By Andrea Watts
Persevering with so little should be the motto of the Lewis County Animal Shelter. Open six days a week and staffed by only four women, two of who are part-time employees, this is the only shelter serving a geographic area larger than King County. Though the county provides funds for building operations and salaries, everything else that is necessary to run the shelter – pet food, money for medical procedures, office supplies and even toilet paper – is provided for through donations. And to make the work more daunting, we “have to take [every stray], no matter what,” said Amy Hanson, manager of the Lewis County Animal Shelter.
For over twenty years, Amy has worked at the animal shelter, and in spite of the funding and space limitations she faces daily, Amy enjoys the work and the challenge of doing what she can to make the facility a pleasant place for the animals who are fortunate to pass through on their path to finding a new home. “The women are totally dedicated to those animals … [they] try as hard as they can for each animal,” said Bonnie Winters, a volunteer of four years.
Nearly 3,000 cats and dogs are dropped off at the shelter each year, a number that 22 years ago used to be 5,000 before the county revised the county code to require mandatory spay and neutering of adopted animals. Behind this number are these animals: the 200-300 cats and kittens that Bonnie has fostered this year; the 15-20 cats or kittens that are dropped off every day during the summer; abandoned animals found along the road: beloved pets that seniors must give up when going into assisted living; or animals removed from abusive situations, such as the 66 fox hounds that were taken in earlier this year.
Space limits the number of cats and dogs the shelter can house, but Amy and her staff are resourceful in finding ways to accommodate more animals. When they noticed an unusual number of kittens being lost to illness, they converted office space into a kitten room for kittens under six months old, so they wouldn’t be housed with the adults and the number of deaths has declined.
The main Kitty Room houses 75 cats, and though space can be made for more if necessary, Amy prefers not do because cramped conditions means disease spreads easier and cleaning is harder. Through the work of volunteers in raising money, donating building materials, and county workers donating their time, the cats now enjoy a new enclosed outdoor unit that was added this year.
There are 16 main dog kennels, with ideally only one dog per kennel to reduce crowding. In another area are five more kennels that can be used for isolation when needed. What might surprise people is the stable and corral, also on-site, for the horses or livestock that also have to be taken in when abuse is reported.

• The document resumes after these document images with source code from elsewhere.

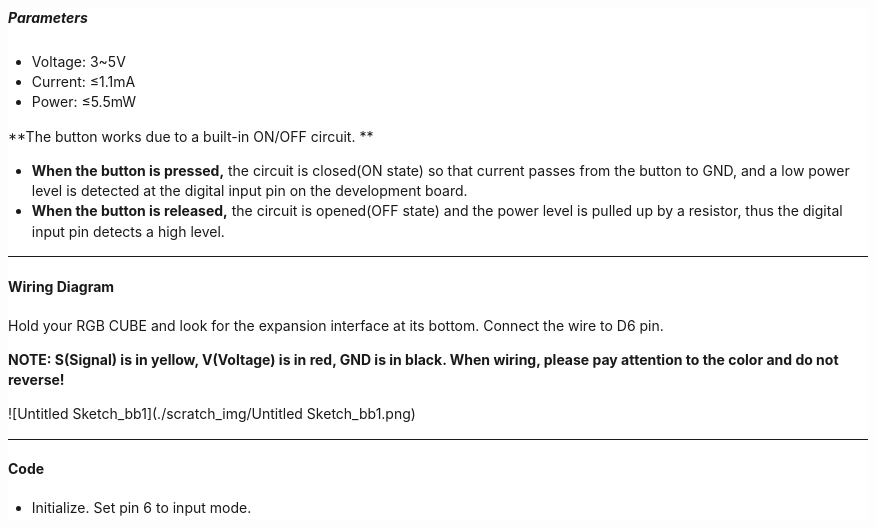 

##### **Parameters**

- Voltage: 3~5V
- Current: ≤1.1mA
- Power: ≤5.5mW



**The button works due to a built-in ON/OFF circuit. **

- **When the button is pressed,** the circuit is closed(ON state) so that current passes from the button to GND, and a low power level is detected at the digital input pin on the development board. 
- **When the button is released,** the circuit is opened(OFF state) and the power level is pulled up by a resistor, thus the digital input pin detects a high level. 



------



#### Wiring Diagram

Hold your RGB CUBE and look for the expansion interface at its bottom. Connect the wire to D6 pin. 

**NOTE: S(Signal) is in yellow, V(Voltage) is in red, GND is in black. When wiring, please pay attention to the color and do not reverse!**

![Untitled Sketch_bb1](./scratch_img/Untitled Sketch_bb1.png)



------



#### Code

- Initialize. Set pin 6 to input mode.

Where the government support is lacking in running the shelter, the local community is generous. The shelter works with three local vets who are “very kind to the shelter,” Amy said, and Bonnie agreed, adding that the vets give a discount if they can. Each week, a vet visits to perform the alterations so the animal is ready for adoption. Contributions of food and money are regularly given, helping the shelter out just a bit more. “You don’t realize how many lives you are saving with these donations,” Bonnie said, even “$10 [is] more than we had.” In addition to fostering kittens, she also writes thank-you notes to acknowledge these acts of kindness.
Because the Lewis County Animal Shelter is a government agency, fundraising activities are limited but the shelter has developed an active Facebook presence to feature adoptable animals and create awareness of their needs. Citizens can choose to donate to a specific cause, such as the medical fund, supplies, or sponsoring an animal, but “anything is welcomed,” Amy said.
Constantly facing space limitations, Amy partners with several local animal rescue organizations so adoptable animals can find homes. For the past 10 years, the Oregon Humane Society has visited the first Thursday of every month and takes on average eight dogs. Northwest Organization for Animal Help (N.O.A.H) takes cats. Amy also utilizes petfinder.com and Facebook to highlight the animals available for adoption and share the success stories. Adopters visit from Seattle, Portland, Canada and even Colorado to find a new furry friend.
But in spite of these efforts of Amy and her staff to find homes for their animals, euthanasia is an unfortunate practice they can’t avoid because the number of animals dropped off at the shelter exceeds their space. Roughly 1,200 animals are euthanized each year, which according to Amy, is “too many.” Though dogs are rarely put down because they are adopted quicker, cats and kittens are not so fortunate as they are seen as disposable animals. Neither Amy nor Bonnie like that euthanasia must occur, but it’s the reality the shelter faces with its limited space and funding. “I still cry all the time … No one loves animals more than I do,” Amy said, and Bonnie added, these women “are tremendous, go[ing] well above and beyond to find homes.”
Though others might find the situation at the Lewis County Animal Shelter overwhelming, Amy and her staff greet the challenges with a positive attitude and a desire to serve the animals in their county by finding them a home. And every animal that is successfully adopted owes its life to their dedication and the community’s support, because without the Lewis County Animal Shelter, there is nowhere else for these abandoned animals.